Recorded data:
════════════════

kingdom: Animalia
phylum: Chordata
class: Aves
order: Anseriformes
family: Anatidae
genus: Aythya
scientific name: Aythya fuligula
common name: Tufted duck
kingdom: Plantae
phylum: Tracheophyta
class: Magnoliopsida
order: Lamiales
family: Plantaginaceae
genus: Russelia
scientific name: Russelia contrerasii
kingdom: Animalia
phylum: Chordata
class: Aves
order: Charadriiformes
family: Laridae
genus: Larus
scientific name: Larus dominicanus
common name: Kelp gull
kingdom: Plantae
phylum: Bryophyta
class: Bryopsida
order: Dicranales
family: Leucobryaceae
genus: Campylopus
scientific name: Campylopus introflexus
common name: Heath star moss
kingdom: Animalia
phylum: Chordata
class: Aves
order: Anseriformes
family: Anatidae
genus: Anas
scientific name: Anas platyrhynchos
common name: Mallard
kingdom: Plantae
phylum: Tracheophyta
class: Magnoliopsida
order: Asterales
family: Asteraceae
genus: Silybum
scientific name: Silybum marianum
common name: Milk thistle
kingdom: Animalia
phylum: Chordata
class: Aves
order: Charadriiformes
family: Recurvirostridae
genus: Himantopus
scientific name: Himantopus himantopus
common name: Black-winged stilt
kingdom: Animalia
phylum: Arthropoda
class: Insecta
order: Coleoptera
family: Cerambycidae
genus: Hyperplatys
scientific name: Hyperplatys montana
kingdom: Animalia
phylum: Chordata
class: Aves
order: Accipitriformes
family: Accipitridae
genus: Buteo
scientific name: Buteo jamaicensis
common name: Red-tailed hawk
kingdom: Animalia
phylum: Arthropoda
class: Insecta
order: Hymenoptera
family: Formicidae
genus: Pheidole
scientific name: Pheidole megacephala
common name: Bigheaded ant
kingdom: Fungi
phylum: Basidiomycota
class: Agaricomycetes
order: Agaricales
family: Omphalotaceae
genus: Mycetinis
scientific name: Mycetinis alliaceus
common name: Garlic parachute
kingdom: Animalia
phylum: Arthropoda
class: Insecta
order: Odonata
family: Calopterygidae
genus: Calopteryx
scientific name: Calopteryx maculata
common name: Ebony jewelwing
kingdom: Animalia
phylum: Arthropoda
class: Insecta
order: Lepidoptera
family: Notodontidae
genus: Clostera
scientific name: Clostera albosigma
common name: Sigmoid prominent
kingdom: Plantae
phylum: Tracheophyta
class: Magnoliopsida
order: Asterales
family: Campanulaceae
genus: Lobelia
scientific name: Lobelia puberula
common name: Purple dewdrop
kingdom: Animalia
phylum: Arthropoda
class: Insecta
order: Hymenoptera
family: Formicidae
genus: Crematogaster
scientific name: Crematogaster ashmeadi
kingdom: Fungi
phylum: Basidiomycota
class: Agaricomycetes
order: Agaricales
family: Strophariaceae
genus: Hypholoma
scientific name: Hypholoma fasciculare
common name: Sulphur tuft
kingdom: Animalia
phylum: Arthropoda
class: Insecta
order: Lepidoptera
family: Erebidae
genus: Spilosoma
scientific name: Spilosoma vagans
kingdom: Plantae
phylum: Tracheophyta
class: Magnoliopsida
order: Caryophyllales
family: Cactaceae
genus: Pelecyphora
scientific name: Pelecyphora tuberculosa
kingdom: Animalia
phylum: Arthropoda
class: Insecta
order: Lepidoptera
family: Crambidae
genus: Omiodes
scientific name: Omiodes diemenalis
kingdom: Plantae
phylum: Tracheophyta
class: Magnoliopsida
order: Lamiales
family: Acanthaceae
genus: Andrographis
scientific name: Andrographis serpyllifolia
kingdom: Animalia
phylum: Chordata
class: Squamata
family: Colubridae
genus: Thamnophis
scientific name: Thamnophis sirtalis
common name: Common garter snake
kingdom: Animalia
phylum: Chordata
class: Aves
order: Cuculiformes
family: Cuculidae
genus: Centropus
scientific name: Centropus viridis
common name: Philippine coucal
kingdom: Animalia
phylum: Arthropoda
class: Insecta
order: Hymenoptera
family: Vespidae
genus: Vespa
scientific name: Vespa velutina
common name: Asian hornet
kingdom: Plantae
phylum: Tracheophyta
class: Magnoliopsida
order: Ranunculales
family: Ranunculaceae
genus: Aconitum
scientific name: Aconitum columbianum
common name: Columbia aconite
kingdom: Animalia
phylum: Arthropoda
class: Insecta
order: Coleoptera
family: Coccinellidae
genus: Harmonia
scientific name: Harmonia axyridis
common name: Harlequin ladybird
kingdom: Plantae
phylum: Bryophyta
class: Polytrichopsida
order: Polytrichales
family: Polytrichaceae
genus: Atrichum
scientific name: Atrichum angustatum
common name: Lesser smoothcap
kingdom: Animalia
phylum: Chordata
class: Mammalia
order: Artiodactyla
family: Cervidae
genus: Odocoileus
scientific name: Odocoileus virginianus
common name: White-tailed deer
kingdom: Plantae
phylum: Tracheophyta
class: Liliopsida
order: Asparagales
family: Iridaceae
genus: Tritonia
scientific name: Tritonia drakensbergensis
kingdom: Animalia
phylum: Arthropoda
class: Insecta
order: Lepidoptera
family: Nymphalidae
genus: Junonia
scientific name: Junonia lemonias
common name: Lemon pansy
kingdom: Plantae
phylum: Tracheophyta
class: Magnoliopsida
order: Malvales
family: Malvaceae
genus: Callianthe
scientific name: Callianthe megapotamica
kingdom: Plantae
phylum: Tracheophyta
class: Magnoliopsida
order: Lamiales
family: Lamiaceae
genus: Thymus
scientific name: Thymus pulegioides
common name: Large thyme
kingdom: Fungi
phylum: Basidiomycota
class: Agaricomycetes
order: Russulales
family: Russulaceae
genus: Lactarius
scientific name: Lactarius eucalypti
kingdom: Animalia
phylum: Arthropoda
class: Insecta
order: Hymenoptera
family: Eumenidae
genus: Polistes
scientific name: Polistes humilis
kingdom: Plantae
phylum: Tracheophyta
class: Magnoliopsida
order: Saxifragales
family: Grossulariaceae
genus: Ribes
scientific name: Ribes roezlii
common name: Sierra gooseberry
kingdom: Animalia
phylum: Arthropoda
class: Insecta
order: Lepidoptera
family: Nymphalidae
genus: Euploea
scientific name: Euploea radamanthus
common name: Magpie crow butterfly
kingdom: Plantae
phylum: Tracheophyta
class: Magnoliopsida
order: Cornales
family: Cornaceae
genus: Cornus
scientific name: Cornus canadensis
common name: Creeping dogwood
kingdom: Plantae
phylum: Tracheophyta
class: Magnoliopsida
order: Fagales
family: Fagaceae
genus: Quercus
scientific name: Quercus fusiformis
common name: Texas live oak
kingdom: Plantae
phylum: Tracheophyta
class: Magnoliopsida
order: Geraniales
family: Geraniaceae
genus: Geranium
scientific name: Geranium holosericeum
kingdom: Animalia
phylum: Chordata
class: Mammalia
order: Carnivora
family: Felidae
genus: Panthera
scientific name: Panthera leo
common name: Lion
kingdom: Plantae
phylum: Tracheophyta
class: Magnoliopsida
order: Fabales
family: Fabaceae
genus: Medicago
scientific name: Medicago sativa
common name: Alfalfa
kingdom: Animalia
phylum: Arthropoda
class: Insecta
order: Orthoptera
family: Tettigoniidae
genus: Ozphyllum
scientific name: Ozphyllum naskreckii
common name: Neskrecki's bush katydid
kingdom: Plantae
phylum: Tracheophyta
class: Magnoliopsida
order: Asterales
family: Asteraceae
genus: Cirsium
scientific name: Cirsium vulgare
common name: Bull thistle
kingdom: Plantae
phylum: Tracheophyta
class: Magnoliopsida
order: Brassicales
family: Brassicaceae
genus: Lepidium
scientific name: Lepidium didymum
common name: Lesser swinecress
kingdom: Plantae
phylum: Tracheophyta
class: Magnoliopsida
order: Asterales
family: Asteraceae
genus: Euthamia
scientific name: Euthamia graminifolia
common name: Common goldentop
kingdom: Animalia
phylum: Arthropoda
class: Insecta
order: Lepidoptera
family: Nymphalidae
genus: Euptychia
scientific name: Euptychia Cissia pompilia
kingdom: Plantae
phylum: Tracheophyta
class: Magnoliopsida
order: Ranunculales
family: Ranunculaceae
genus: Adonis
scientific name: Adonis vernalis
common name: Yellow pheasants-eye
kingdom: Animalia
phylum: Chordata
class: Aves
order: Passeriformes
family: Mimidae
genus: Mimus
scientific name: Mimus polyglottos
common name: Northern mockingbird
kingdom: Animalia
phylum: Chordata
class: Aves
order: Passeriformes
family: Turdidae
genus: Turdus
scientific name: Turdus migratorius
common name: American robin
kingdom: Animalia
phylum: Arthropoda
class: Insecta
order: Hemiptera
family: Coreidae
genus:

════════════════

Task instructions: Return, unchanged, the lines from the start of the items through the line containing "genus: Himantopus".

Problem solution:
kingdom: Animalia
phylum: Chordata
class: Aves
order: Anseriformes
family: Anatidae
genus: Aythya
scientific name: Aythya fuligula
common name: Tufted duck
kingdom: Plantae
phylum: Tracheophyta
class: Magnoliopsida
order: Lamiales
family: Plantaginaceae
genus: Russelia
scientific name: Russelia contrerasii
kingdom: Animalia
phylum: Chordata
class: Aves
order: Charadriiformes
family: Laridae
genus: Larus
scientific name: Larus dominicanus
common name: Kelp gull
kingdom: Plantae
phylum: Bryophyta
class: Bryopsida
order: Dicranales
family: Leucobryaceae
genus: Campylopus
scientific name: Campylopus introflexus
common name: Heath star moss
kingdom: Animalia
phylum: Chordata
class: Aves
order: Anseriformes
family: Anatidae
genus: Anas
scientific name: Anas platyrhynchos
common name: Mallard
kingdom: Plantae
phylum: Tracheophyta
class: Magnoliopsida
order: Asterales
family: Asteraceae
genus: Silybum
scientific name: Silybum marianum
common name: Milk thistle
kingdom: Animalia
phylum: Chordata
class: Aves
order: Charadriiformes
family: Recurvirostridae
genus: Himantopus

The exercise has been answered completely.